▸ **TASK ITEM**
Lines from the records below that contain the word "front" are to be copied out.

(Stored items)
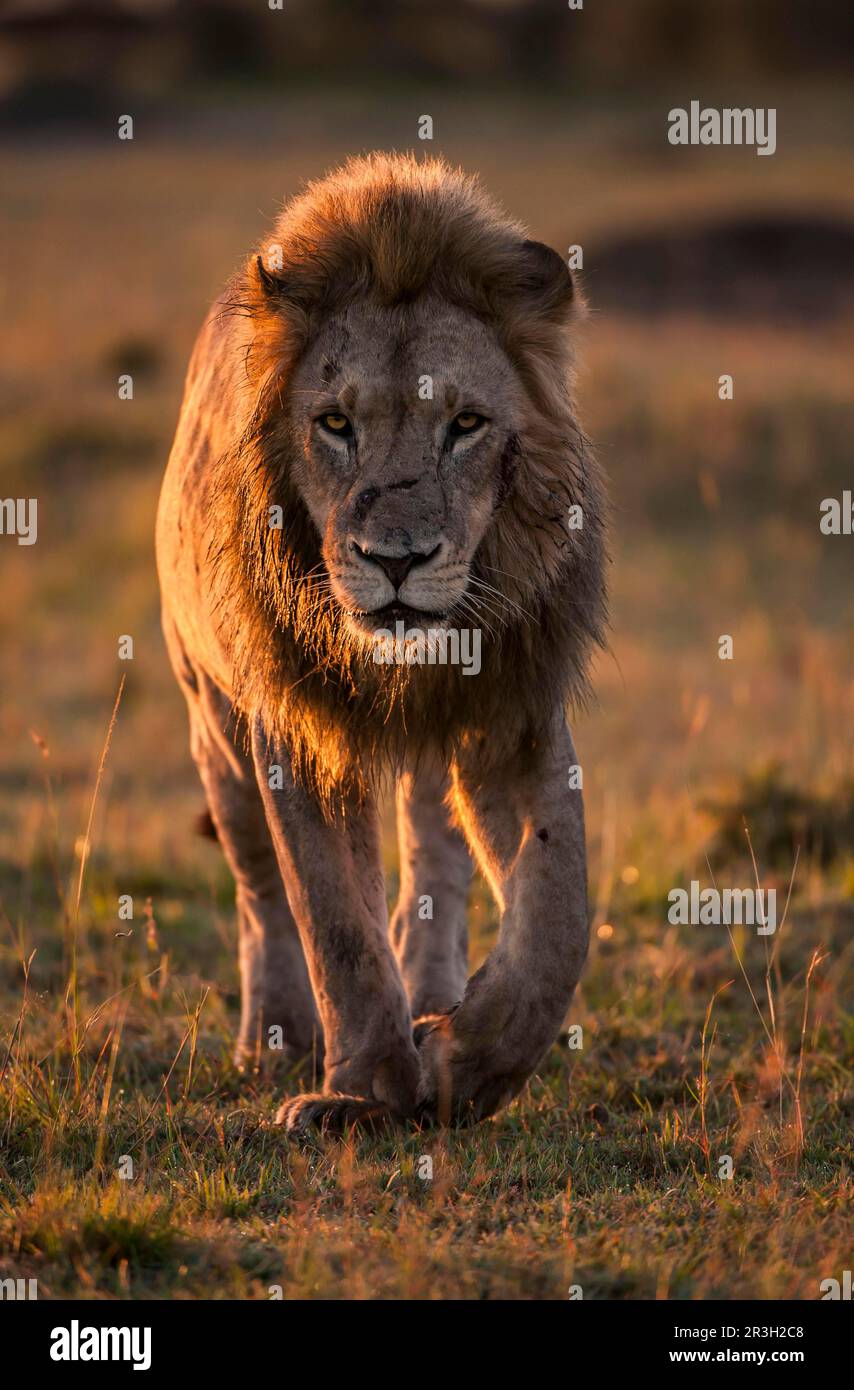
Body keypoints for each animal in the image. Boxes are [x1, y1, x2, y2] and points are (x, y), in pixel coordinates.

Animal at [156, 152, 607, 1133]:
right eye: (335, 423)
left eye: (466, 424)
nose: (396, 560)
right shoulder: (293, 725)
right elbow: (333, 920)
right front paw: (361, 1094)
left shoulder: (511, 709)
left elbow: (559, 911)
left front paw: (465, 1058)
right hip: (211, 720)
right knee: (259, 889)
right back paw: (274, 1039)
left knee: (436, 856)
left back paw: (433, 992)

...

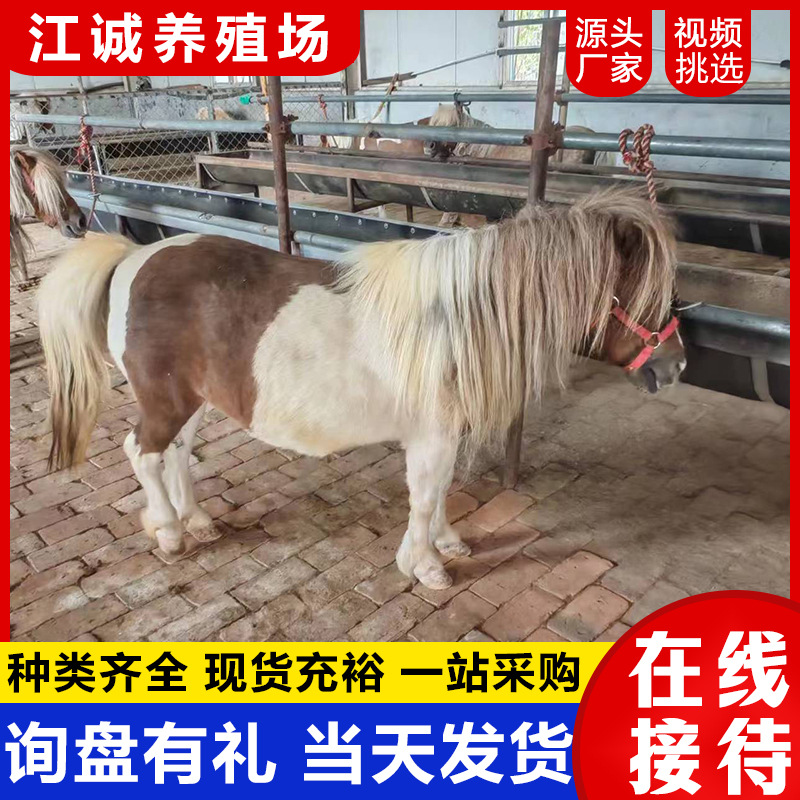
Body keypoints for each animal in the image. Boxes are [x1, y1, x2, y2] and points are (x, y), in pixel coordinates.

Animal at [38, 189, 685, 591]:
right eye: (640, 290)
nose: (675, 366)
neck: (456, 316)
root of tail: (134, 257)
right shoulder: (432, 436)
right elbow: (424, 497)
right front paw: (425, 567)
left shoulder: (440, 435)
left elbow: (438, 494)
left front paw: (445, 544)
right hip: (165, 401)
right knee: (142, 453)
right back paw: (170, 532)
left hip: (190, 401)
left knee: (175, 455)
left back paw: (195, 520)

▸ **RESULT OF THIS EXERCISE**
right front paw: (361, 1094)
left front paw: (465, 1058)
right front paw: (425, 567)
left front paw: (445, 544)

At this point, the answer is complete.